**Excerpt to read:**
Evaluating expression from abstract syntax tree

Question

I have an abstract syntax tree that I made from a reverse polish notation expression. The tree's nodes are all strings.

#include <stdlib.h>
#include <ctype.h>
#include <stdio.h>
#include <string.h>

struct snode 
{
  char *datum;
  struct snode* bottom;
};

struct tnode
{
  char *datum;
  struct tnode* left;
  struct tnode*right;
};

struct snode* 
push(struct snode* stack, char *x) {
  struct snode *S = (struct snode*)malloc(sizeof(struct snode));
  S->datum = (char *)malloc(strlen(x) + 1);
  strcpy(S->datum, x);
  S->bottom = stack;
  return S;
}

void
pop(struct snode **stack) {
  struct snode *S;
  if (*stack == NULL)

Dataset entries
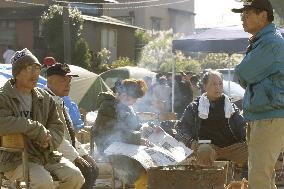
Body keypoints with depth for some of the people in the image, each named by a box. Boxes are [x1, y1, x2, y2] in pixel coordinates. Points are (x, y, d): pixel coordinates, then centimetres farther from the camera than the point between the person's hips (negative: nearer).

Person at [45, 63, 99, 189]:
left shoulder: (60, 102, 16)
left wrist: (83, 154, 9)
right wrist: (77, 157, -21)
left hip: (70, 151, 10)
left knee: (93, 168, 4)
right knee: (85, 171, -20)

**What you have to do:** Extend the question about evaluating an abstract syntax tree, picking up right after its last line of code.

**Exercise answer:**
    return;

  S = (*stack)->bottom;
  free(*stack);
  *stack = S;
}

char *
peek(struct snode* stack){
  return stack->datum;
}


struct tnode*
create_node(char *x){
  struct tnode* tmp = (struct tnode*)malloc(sizeof(struct tnode));
  tmp->datum = (char *)malloc(strlen(x) + 1);
  strcpy(tmp->datum, x);
  tmp->right = NULL;
  tmp->left = NULL;
  return tmp;
}

void
print_table(struct tnode *AST){
  if(AST !=NULL){
    printf("(");
    print_table(AST->left);
    printf("%s", AST->datum);
    print_table(AST->right);
    printf(")");
  }
}

int
is_operator(char *tok)
{
  return !strcmp(tok, "A") || !strcmp(tok, "S") || !strcmp(tok, "X") || !strcmp(tok, "D") || !strcmp(tok, "M");
}


struct tnode*
build_tree(struct snode **S)
{

  struct tnode* root;
  if (*S == NULL)
    return NULL;

  char *top = peek(*S);

  if (is_operator(top))
    {
      root = create_node(top);
      pop(S); 
      root->right = build_tree(S);
      pop(S);
      root->left = build_tree(S);
      return root;
    } 

  root = create_node(top);

  return root;
}


int
isoperator(struct tnode *AST)
{
  return !strcmp(AST->datum, "A") || !strcmp(AST->datum, "S") || !strcmp(AST->datum, "X") || !strcmp(AST->datum, "D") || !strcmp(AST->datum, "M");
}


int
main(int argc,  char *argv[])
{

  int i = 1;
  struct tnode *tree = NULL;
  struct snode *stack = NULL;

  char *value;
  while (argv[i]!= NULL)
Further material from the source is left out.